**Excerpted passage**
By Farooq A. Kperogi Twitter: @farooqkperogi No day goes by without reading in our newspapers how some unflattering event in one part of...

By Farooq A. Kperogi
Twitter:@farooqkperogi

No day goes by without reading in our newspapers how some unflattering event in one part of the country is a “metaphor” for what is wrong with Nigeria. And extended news reports, feature articles, and opinion pieces are often full of intended and  unintended “puns.”

Of the scores of tropes used for literary and rhetorical expression in English, metaphors and puns—along with irony and satire—are certainly the most integrated into journalese (that is, the distinctive stylistic peculiarities of newspaper writing). But as with all expressions that have been appropriated by journalese, especially Nigerian journalese, they are now objects of the most brutal forms of semantic violence.

Let’s start with “metaphor.” In Nigerian journalese, this word is often used as a synonym for “exemplar,” or “illustration,” and occasionally “analogy.” But a metaphor is none of these.

Of course, there are definitional squabbles among literary scholars over what a metaphor means, but most literary scholars agree that a metaphor is “a comparison that shows how two things that are not alike in most ways are similar in another important way.” In other words, for a metaphor to be present, the things being compared must belong to different, unrelated classes.

So, before we can say an expression or an event is a metaphor for anything, it has to evoke a comparison of two things that belong to different classes. For instance, when we say Good Jonathan's kitchen cabinet (that’s a legitimate—albeit dead—metaphor, by the way) is peopled by pig-headed scoundrels, we are comparing the qualities of stupid obstinacy characteristic of an animal (i.e. a pig) with those of human beings (Ngozi Okonjo-Iweala, Sanusi Lamido Sanusi, Labaran Maku, etc).

**Task goal**
Copy out the entire passage on metaphors and puns in Nigerian newspaper writing, word for word. The accompanying data plays no part in this exercise.

**Data shown**
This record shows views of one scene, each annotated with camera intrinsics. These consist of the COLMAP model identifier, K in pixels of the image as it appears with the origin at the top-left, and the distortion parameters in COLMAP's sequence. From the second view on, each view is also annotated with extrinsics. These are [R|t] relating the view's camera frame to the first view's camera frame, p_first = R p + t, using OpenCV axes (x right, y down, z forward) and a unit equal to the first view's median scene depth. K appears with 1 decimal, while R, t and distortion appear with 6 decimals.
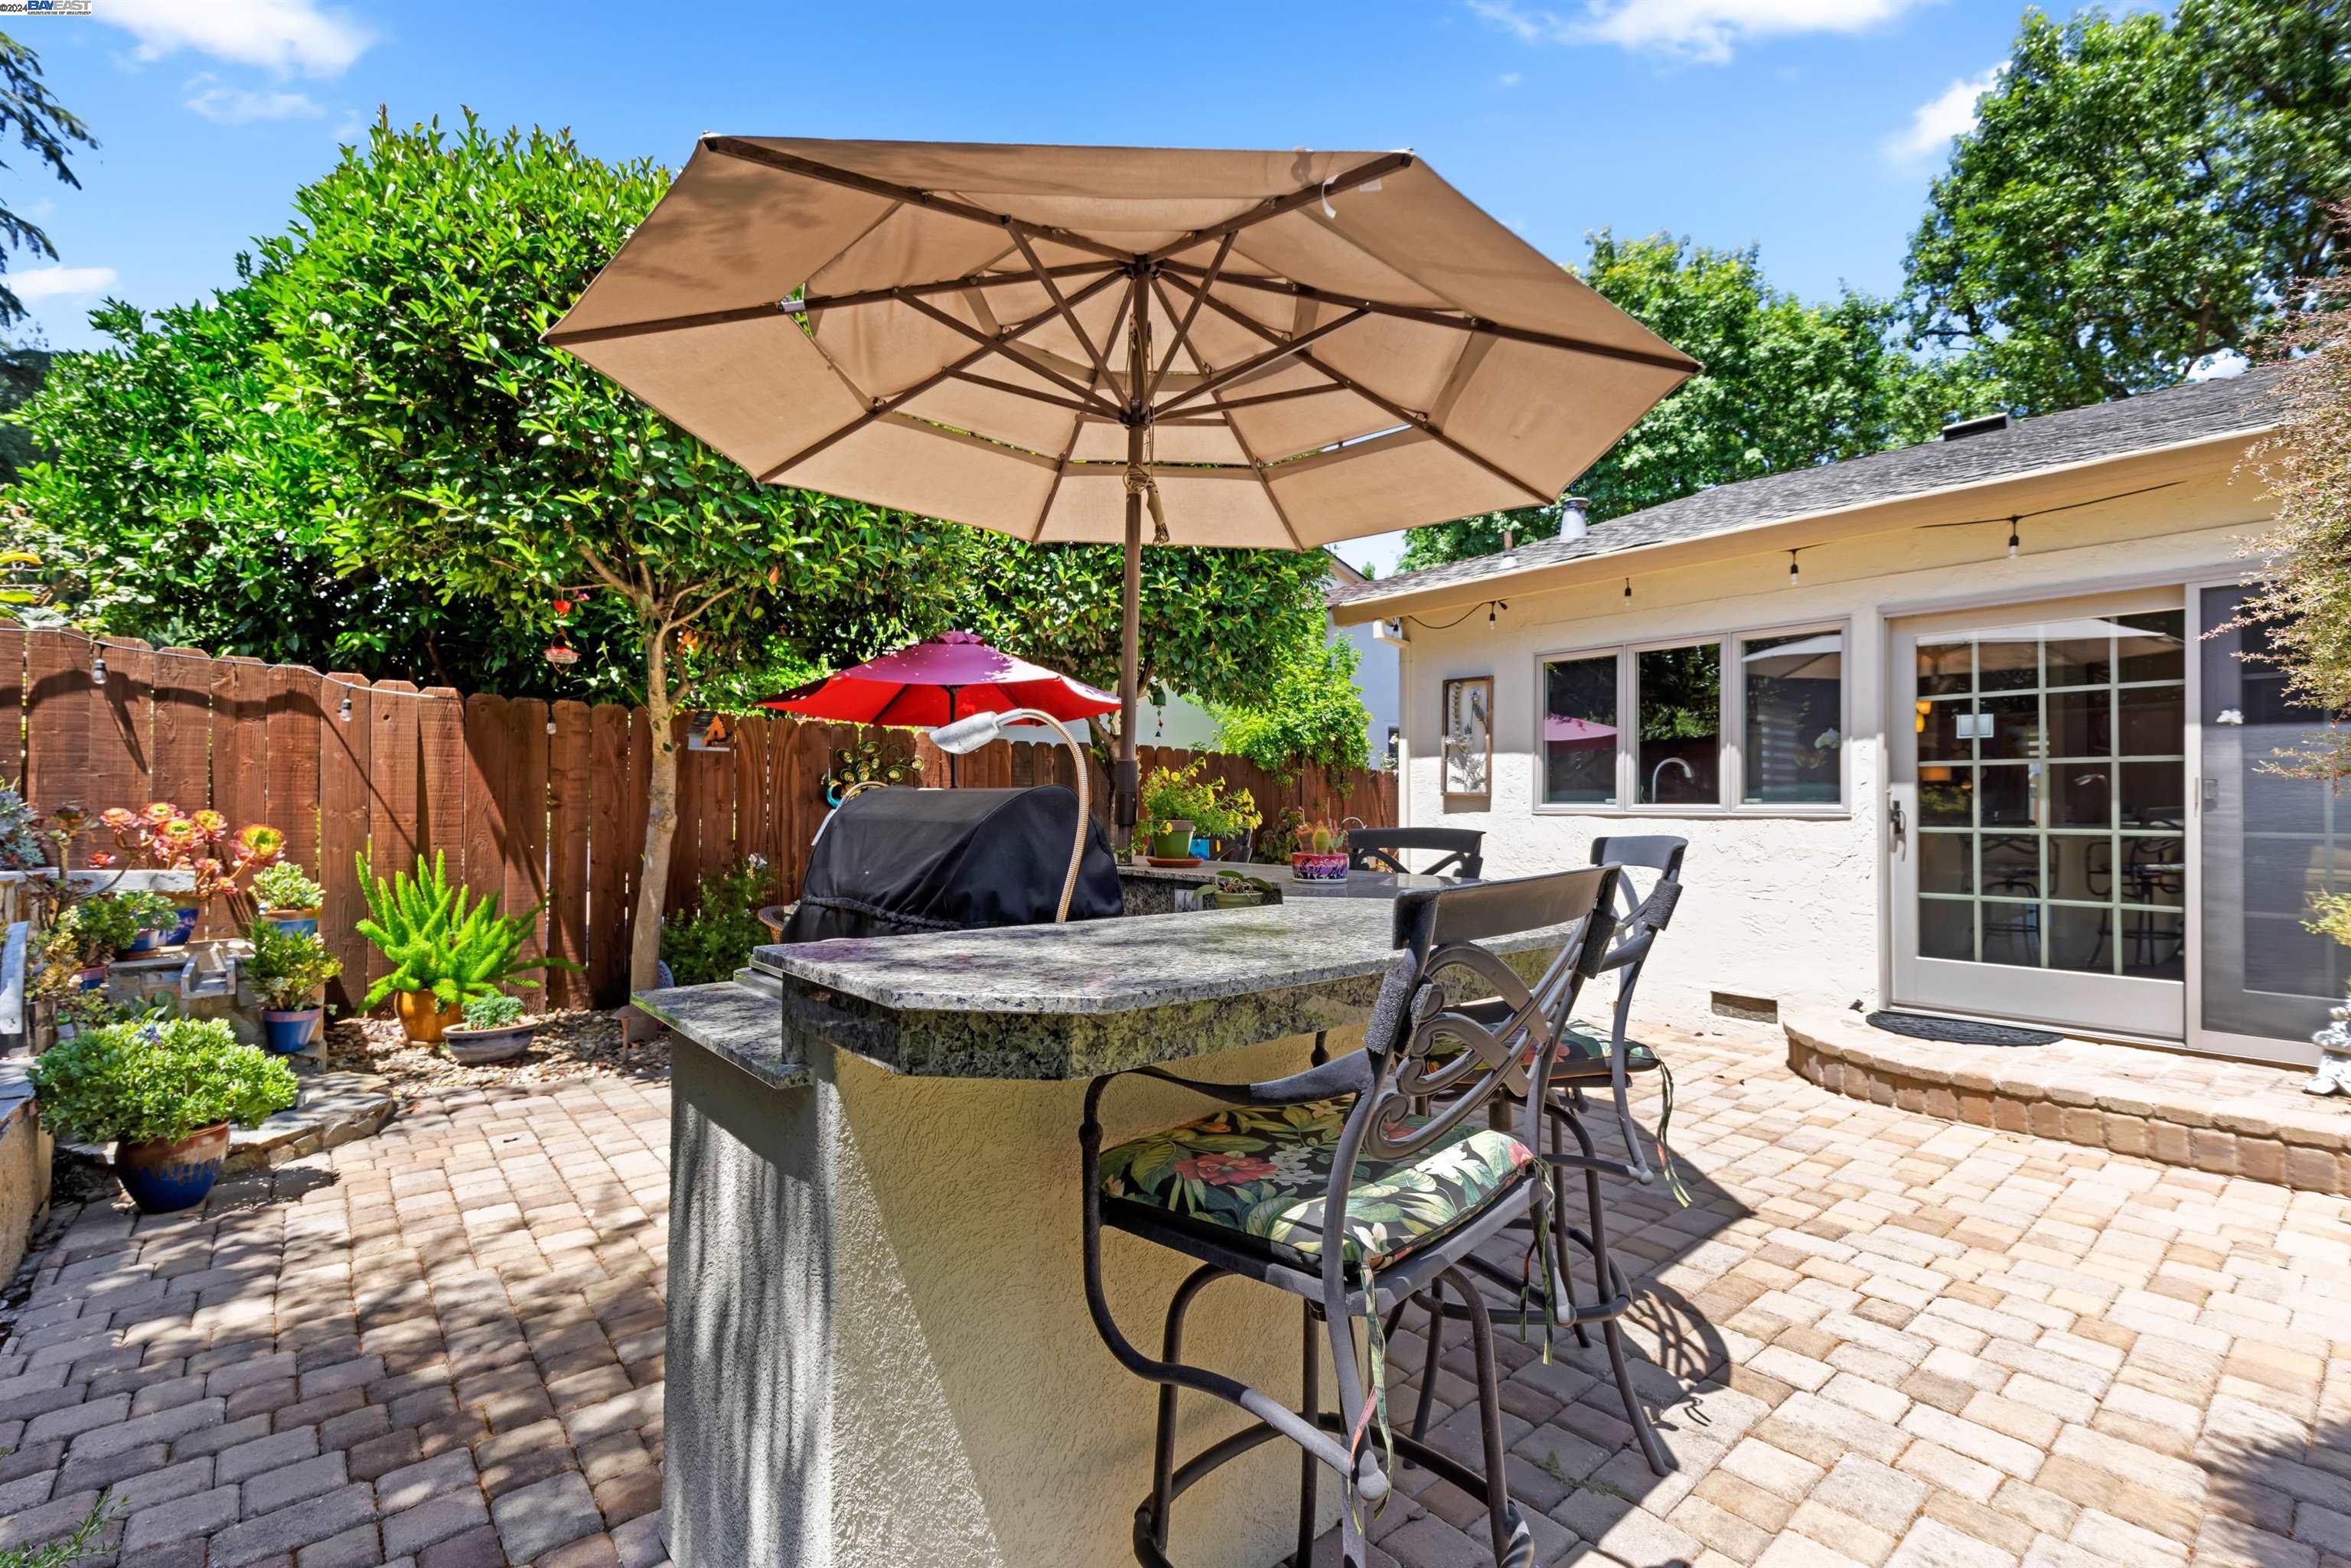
lens RADIAL K [[1060.8, 0, 1206.6], [0, 1060.8, 821.0], [0, 0, 1]] dist [-0.000004, -0.000122]
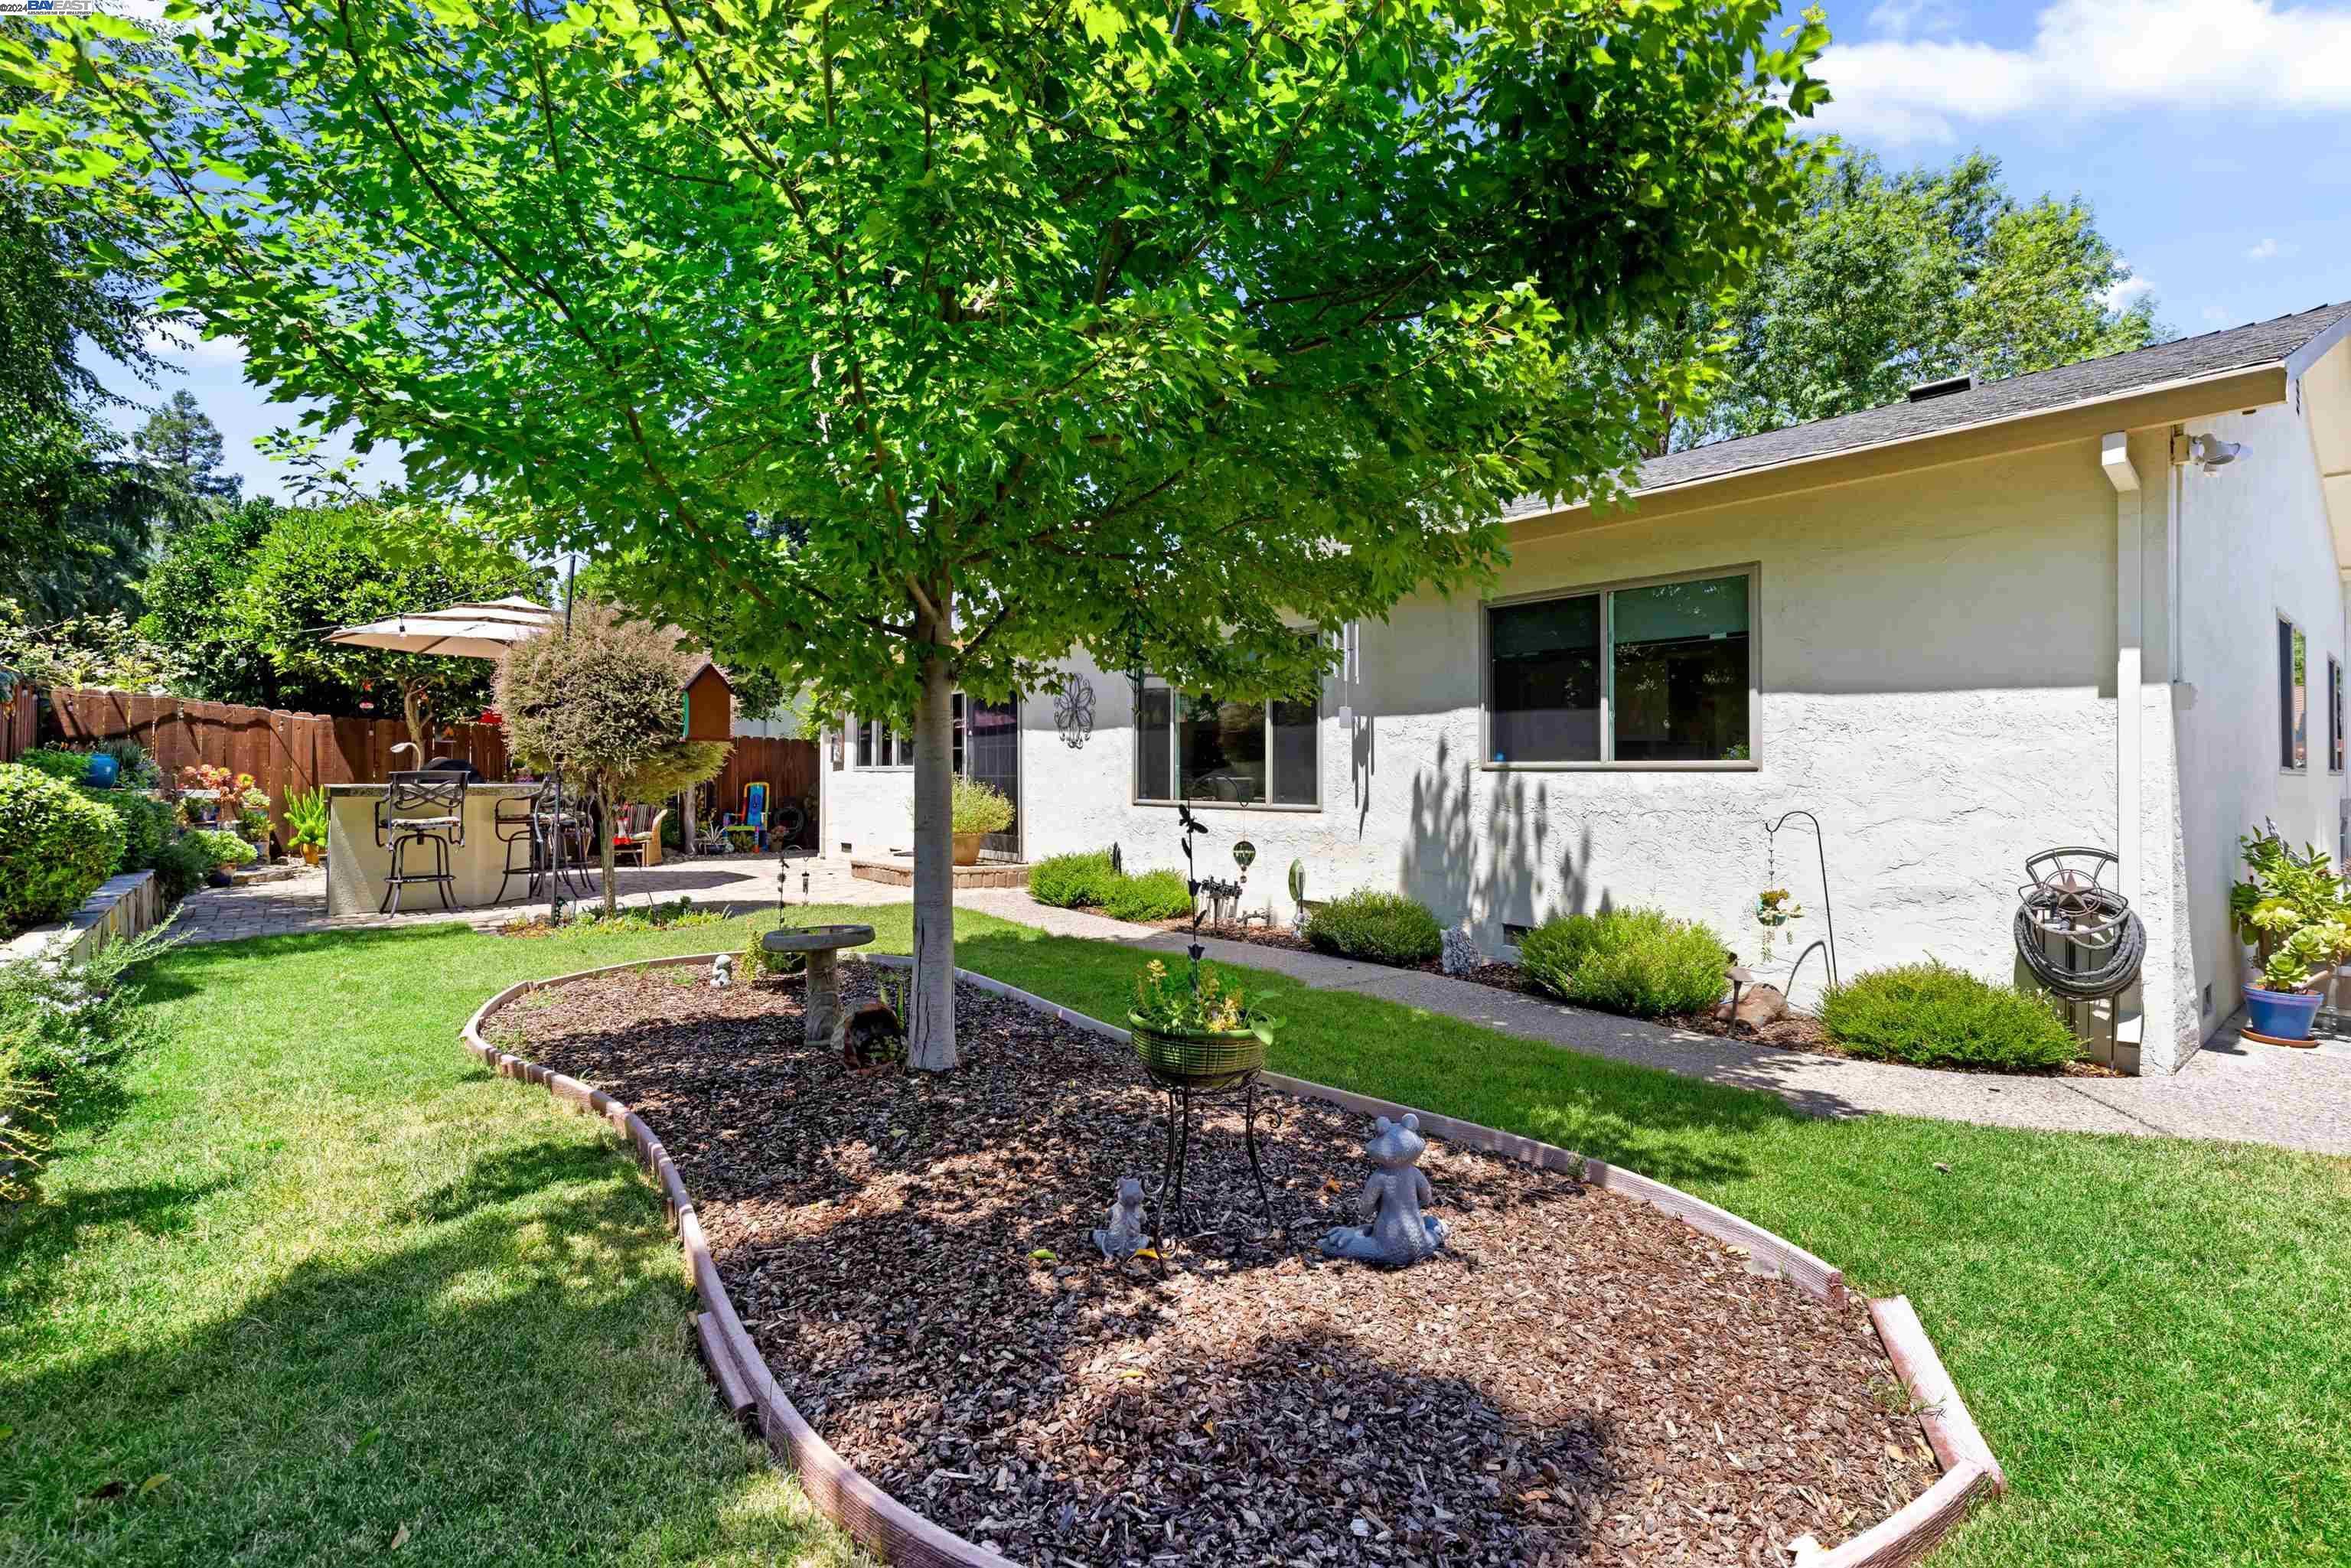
lens RADIAL K [[1060.8, 0, 1190.5], [0, 1060.8, 769.8], [0, 0, 1]] dist [-0.000004, -0.000122]
pose [[0.999990, -0.001891, 0.004157, 1.251977], [0.001928, 0.999957, -0.009025, 0.020327], [-0.004140, 0.009033, 0.999951, -1.424031]]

**Response**
By Farooq A. Kperogi Twitter: @farooqkperogi No day goes by without reading in our newspapers how some unflattering event in one part of...

By Farooq A. Kperogi
Twitter:@farooqkperogi

No day goes by without reading in our newspapers how some unflattering event in one part of the country is a “metaphor” for what is wrong with Nigeria. And extended news reports, feature articles, and opinion pieces are often full of intended and  unintended “puns.”

Of the scores of tropes used for literary and rhetorical expression in English, metaphors and puns—along with irony and satire—are certainly the most integrated into journalese (that is, the distinctive stylistic peculiarities of newspaper writing). But as with all expressions that have been appropriated by journalese, especially Nigerian journalese, they are now objects of the most brutal forms of semantic violence.

Let’s start with “metaphor.” In Nigerian journalese, this word is often used as a synonym for “exemplar,” or “illustration,” and occasionally “analogy.” But a metaphor is none of these.

Of course, there are definitional squabbles among literary scholars over what a metaphor means, but most literary scholars agree that a metaphor is “a comparison that shows how two things that are not alike in most ways are similar in another important way.” In other words, for a metaphor to be present, the things being compared must belong to different, unrelated classes.

So, before we can say an expression or an event is a metaphor for anything, it has to evoke a comparison of two things that belong to different classes. For instance, when we say Good Jonathan's kitchen cabinet (that’s a legitimate—albeit dead—metaphor, by the way) is peopled by pig-headed scoundrels, we are comparing the qualities of stupid obstinacy characteristic of an animal (i.e. a pig) with those of human beings (Ngozi Okonjo-Iweala, Sanusi Lamido Sanusi, Labaran Maku, etc).